Kaya’s current communication skills

Kaya pressing a switch

Figure 2 Kaya pressing a switch

Kaya is able to

  • communicate with intent through switches and body language such as lifting her hand.
  • intentionally press a switch to respond to a greeting, e.g. “hello” (figure 2).
  • lift her hand or press a switch to indicate that she wants more of an activity (figure 3).
Kaya lifts her hand towards "Ask for more" sign

Figure 3 Kaya lifts her hand towards “Ask for more” sign

The team, working in partnership, are using a combination of voice, sign language and picture cards to support Kaya in her learning.

Teaching and learning strategies and adaptations

We created opportunities for communication for Kaya by ensuring that all visitors came over to say hello to Kaya.

It was important that Kaya’s communication switch with the “hello” recording was placed where she could reach it easily. After saying hello we ensured that Kaya was given plenty of time to respond by pressing her switch and using eye contact.

We trialled a number of switches to ensure that any technology was easy for Kaya to use and ensured that the voice we recorded on the switch was of a girl of the same age as Kaya. The 10 second YouTube video below shows Kaya activating a red switch which speaks “hello”.

Video 1 Kaya pressing a switch to say hello

We modelled pressing the switch and asking for “more” for Kaya by holding the switch up where she could see it and then pressing it so that Kaya could hear the “hello” response or by lifting our hands to model “I want more.”

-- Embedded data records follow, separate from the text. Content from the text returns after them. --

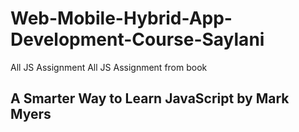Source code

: # Web-Mobile-Hybrid-App-Development-Course-Saylani

All JS Assignment	All JS Assignment
from book	

  ## A Smarter Way to Learn JavaScript by Mark Myers
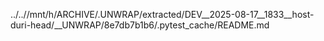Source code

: ../..//mnt/h/ARCHIVE/.UNWRAP/extracted/DEV__2025-08-17__1833__host-duri-head/__UNWRAP/8e7db7b1b6/.pytest_cache/README.md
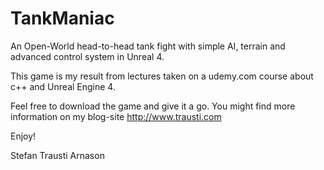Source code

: # TankManiac
An Open-World head-to-head tank fight with simple AI, terrain and advanced control system in Unreal 4.

This game is my result from lectures taken on a udemy.com course about c++ and Unreal Engine 4. 

Feel free to download the game and give it a go. 
You might find more information on my blog-site http://www.trausti.com 

Enjoy!

Stefan Trausti Arnason
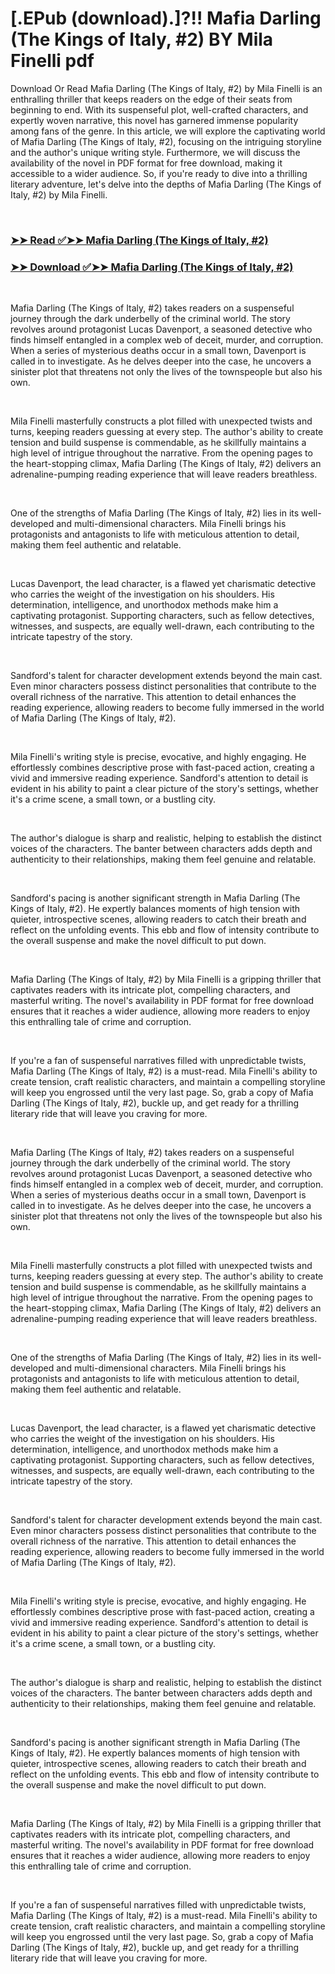 # [.EPub (download).]?!! Mafia Darling (The Kings of Italy, #2) BY Mila Finelli pdf

<p>Download Or Read Mafia Darling (The Kings of Italy, #2) by Mila Finelli is an enthralling thriller that keeps readers on the edge of their seats from beginning to end. With its suspenseful plot, well-crafted characters, and expertly woven narrative, this novel has garnered immense popularity among fans of the genre. In this article, we will explore the captivating world of Mafia Darling (The Kings of Italy, #2), focusing on the intriguing storyline and the author's unique writing style. Furthermore, we will discuss the availability of the novel in PDF format for free download, making it accessible to a wider audience. So, if you're ready to dive into a thrilling literary adventure, let's delve into the depths of Mafia Darling (The Kings of Italy, #2) by Mila Finelli.</p>
<p>&nbsp;</p>

### [➤➤ Read ✅➤➤ Mafia Darling (The Kings of Italy, #2)](https://pdfworldnow.com/?book=58933122)

### [➤➤ Download ✅➤➤ Mafia Darling (The Kings of Italy, #2)](https://pdfworldnow.com/?book=58933122)

<p>&nbsp;</p>
<p>Mafia Darling (The Kings of Italy, #2) takes readers on a suspenseful journey through the dark underbelly of the criminal world. The story revolves around protagonist Lucas Davenport, a seasoned detective who finds himself entangled in a complex web of deceit, murder, and corruption. When a series of mysterious deaths occur in a small town, Davenport is called in to investigate. As he delves deeper into the case, he uncovers a sinister plot that threatens not only the lives of the townspeople but also his own.</p>
<p>&nbsp;</p>
<p>Mila Finelli masterfully constructs a plot filled with unexpected twists and turns, keeping readers guessing at every step. The author's ability to create tension and build suspense is commendable, as he skillfully maintains a high level of intrigue throughout the narrative. From the opening pages to the heart-stopping climax, Mafia Darling (The Kings of Italy, #2) delivers an adrenaline-pumping reading experience that will leave readers breathless.</p>
<p>&nbsp;</p>
<p>One of the strengths of Mafia Darling (The Kings of Italy, #2) lies in its well-developed and multi-dimensional characters. Mila Finelli brings his protagonists and antagonists to life with meticulous attention to detail, making them feel authentic and relatable.</p>
<p>&nbsp;</p>
<p>Lucas Davenport, the lead character, is a flawed yet charismatic detective who carries the weight of the investigation on his shoulders. His determination, intelligence, and unorthodox methods make him a captivating protagonist. Supporting characters, such as fellow detectives, witnesses, and suspects, are equally well-drawn, each contributing to the intricate tapestry of the story.</p>
<p>&nbsp;</p>
<p>Sandford's talent for character development extends beyond the main cast. Even minor characters possess distinct personalities that contribute to the overall richness of the narrative. This attention to detail enhances the reading experience, allowing readers to become fully immersed in the world of Mafia Darling (The Kings of Italy, #2).</p>
<p>&nbsp;</p>
<p>Mila Finelli's writing style is precise, evocative, and highly engaging. He effortlessly combines descriptive prose with fast-paced action, creating a vivid and immersive reading experience. Sandford's attention to detail is evident in his ability to paint a clear picture of the story's settings, whether it's a crime scene, a small town, or a bustling city.</p>
<p>&nbsp;</p>
<p>The author's dialogue is sharp and realistic, helping to establish the distinct voices of the characters. The banter between characters adds depth and authenticity to their relationships, making them feel genuine and relatable.</p>
<p>&nbsp;</p>
<p>Sandford's pacing is another significant strength in Mafia Darling (The Kings of Italy, #2). He expertly balances moments of high tension with quieter, introspective scenes, allowing readers to catch their breath and reflect on the unfolding events. This ebb and flow of intensity contribute to the overall suspense and make the novel difficult to put down.</p>
<p>&nbsp;</p>
<p>Mafia Darling (The Kings of Italy, #2) by Mila Finelli is a gripping thriller that captivates readers with its intricate plot, compelling characters, and masterful writing. The novel's availability in PDF format for free download ensures that it reaches a wider audience, allowing more readers to enjoy this enthralling tale of crime and corruption.</p>
<p>&nbsp;</p>
<p>If you're a fan of suspenseful narratives filled with unpredictable twists, Mafia Darling (The Kings of Italy, #2) is a must-read. Mila Finelli's ability to create tension, craft realistic characters, and maintain a compelling storyline will keep you engrossed until the very last page. So, grab a copy of Mafia Darling (The Kings of Italy, #2), buckle up, and get ready for a thrilling literary ride that will leave you craving for more.</p>
<p>&nbsp;</p>
<p>Mafia Darling (The Kings of Italy, #2) takes readers on a suspenseful journey through the dark underbelly of the criminal world. The story revolves around protagonist Lucas Davenport, a seasoned detective who finds himself entangled in a complex web of deceit, murder, and corruption. When a series of mysterious deaths occur in a small town, Davenport is called in to investigate. As he delves deeper into the case, he uncovers a sinister plot that threatens not only the lives of the townspeople but also his own.</p>
<p>&nbsp;</p>
<p>Mila Finelli masterfully constructs a plot filled with unexpected twists and turns, keeping readers guessing at every step. The author's ability to create tension and build suspense is commendable, as he skillfully maintains a high level of intrigue throughout the narrative. From the opening pages to the heart-stopping climax, Mafia Darling (The Kings of Italy, #2) delivers an adrenaline-pumping reading experience that will leave readers breathless.</p>
<p>&nbsp;</p>
<p>One of the strengths of Mafia Darling (The Kings of Italy, #2) lies in its well-developed and multi-dimensional characters. Mila Finelli brings his protagonists and antagonists to life with meticulous attention to detail, making them feel authentic and relatable.</p>
<p>&nbsp;</p>
<p>Lucas Davenport, the lead character, is a flawed yet charismatic detective who carries the weight of the investigation on his shoulders. His determination, intelligence, and unorthodox methods make him a captivating protagonist. Supporting characters, such as fellow detectives, witnesses, and suspects, are equally well-drawn, each contributing to the intricate tapestry of the story.</p>
<p>&nbsp;</p>
<p>Sandford's talent for character development extends beyond the main cast. Even minor characters possess distinct personalities that contribute to the overall richness of the narrative. This attention to detail enhances the reading experience, allowing readers to become fully immersed in the world of Mafia Darling (The Kings of Italy, #2).</p>
<p>&nbsp;</p>
<p>Mila Finelli's writing style is precise, evocative, and highly engaging. He effortlessly combines descriptive prose with fast-paced action, creating a vivid and immersive reading experience. Sandford's attention to detail is evident in his ability to paint a clear picture of the story's settings, whether it's a crime scene, a small town, or a bustling city.</p>
<p>&nbsp;</p>
<p>The author's dialogue is sharp and realistic, helping to establish the distinct voices of the characters. The banter between characters adds depth and authenticity to their relationships, making them feel genuine and relatable.</p>
<p>&nbsp;</p>
<p>Sandford's pacing is another significant strength in Mafia Darling (The Kings of Italy, #2). He expertly balances moments of high tension with quieter, introspective scenes, allowing readers to catch their breath and reflect on the unfolding events. This ebb and flow of intensity contribute to the overall suspense and make the novel difficult to put down.</p>
<p>&nbsp;</p>
<p>Mafia Darling (The Kings of Italy, #2) by Mila Finelli is a gripping thriller that captivates readers with its intricate plot, compelling characters, and masterful writing. The novel's availability in PDF format for free download ensures that it reaches a wider audience, allowing more readers to enjoy this enthralling tale of crime and corruption.</p>
<p>&nbsp;</p>
<p>If you're a fan of suspenseful narratives filled with unpredictable twists, Mafia Darling (The Kings of Italy, #2) is a must-read. Mila Finelli's ability to create tension, craft realistic characters, and maintain a compelling storyline will keep you engrossed until the very last page. So, grab a copy of Mafia Darling (The Kings of Italy, #2), buckle up, and get ready for a thrilling literary ride that will leave you craving for more.</p>
<p>&nbsp;</p>
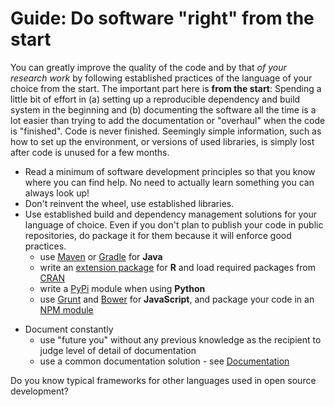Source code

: # <i class="octicon octicon-megaphone"></i> Guide: Do software "right" from the start</h3>

You can greatly improve the quality of the code and by that <em>of your research work</em> by following established practices of the language of your choice from the start. The important part here is **from the start**: Spending a little bit of effort in (a) setting up a reproducible dependency and build system in the beginning and (b) documenting the software all the time is a lot easier than trying to add the documentation or "overhaul" when the code is "finished". <i class="octicon octicon-alert"></i> Code is never finished. Seemingly simple information, such as how to set up the environment, or versions of used libraries, is simply lost after code is unused for a few months.

* Read a minimum of software development principles so that you know where you can find help. No need to actually learn something you can always look up!
* Don't reinvent the wheel, use established libraries.
* Use established build and dependency management solutions for your language of choice. Even if you don't plan to publish your code in public repositories, do package it for them because it will enforce good practices.
  * use <a href="http://maven.apache.org/">Maven</a> or <a href="">Gradle</a> for <b>Java</b>
  * write an <a href="htt</a>p://cran.r-project.org/doc/manuals/R-exts.html">extension package</a> for <i class="octicon octicon-heart"></i> <b>R</b> and load required packages from <a href="http://cran.r-project.org/">CRAN</a>
  * write a <a href="https://pypi.python.org/pypi">PyPi</a> module when using <b>Python</b>
  * use <a href="">Grunt</a> and <a href="http://bower.io/">Bower</a> for <b>JavaScript</b>, and package your code in an <a href="https://www.npmjs.com/">NPM module</a>
<!--<li><b>Matlab</b>?</li>-->
* Document constantly
  * use "future you" without any previous knowledge as the recipient to judge level of detail of documentation
  * use a common documentation solution - see [Documentation](./science/documentation.md)


<i class="octicon octicon-comment-discussion"></i> Do you know typical frameworks for other languages used in open source development?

We then waited, to give Kaya TIME to respond independently as in video 1.

Picture card of sign for more

Figure 5 picture card of the sign for more

We used prompts such as voice, sign language and clear pictorial representations in red and yellow as in figure 5. We used red and yellow pictures following a series of observations to assess which colours Kaya responded to more consistently.

Kaya is now beginning to communicate without the support of prompts and is using her voice to say “hello.”

Where to next?

  • Continue to give Kaya the opportunity to communicate throughout the day.
  • Give Kaya the time to respond independently and to make choices. 
  • Encourage Kaya to use her voice to say “hello” and to request “more” through modelling, prompting and praising Kaya’s responses.

Personal reflection

Using a model such as the CAMP model and working together with the team in the planning sessions ensured that the learning goals and strategies for Kaya were consistent.

Members of the team attended the initial CAMP training workshops and then participated in follow up sessions linked specifically to Kaya with the support of Talklink.

  • Access to equipment and support from Talklink was invaluable.
  • It was very important that Kaya was given the opportunity to communicate intentionally throughout her day.
  • Building on what Kaya could already do in small steps assisted Kaya to make  progress in her ability to respond to others and make requests independently and intentionally.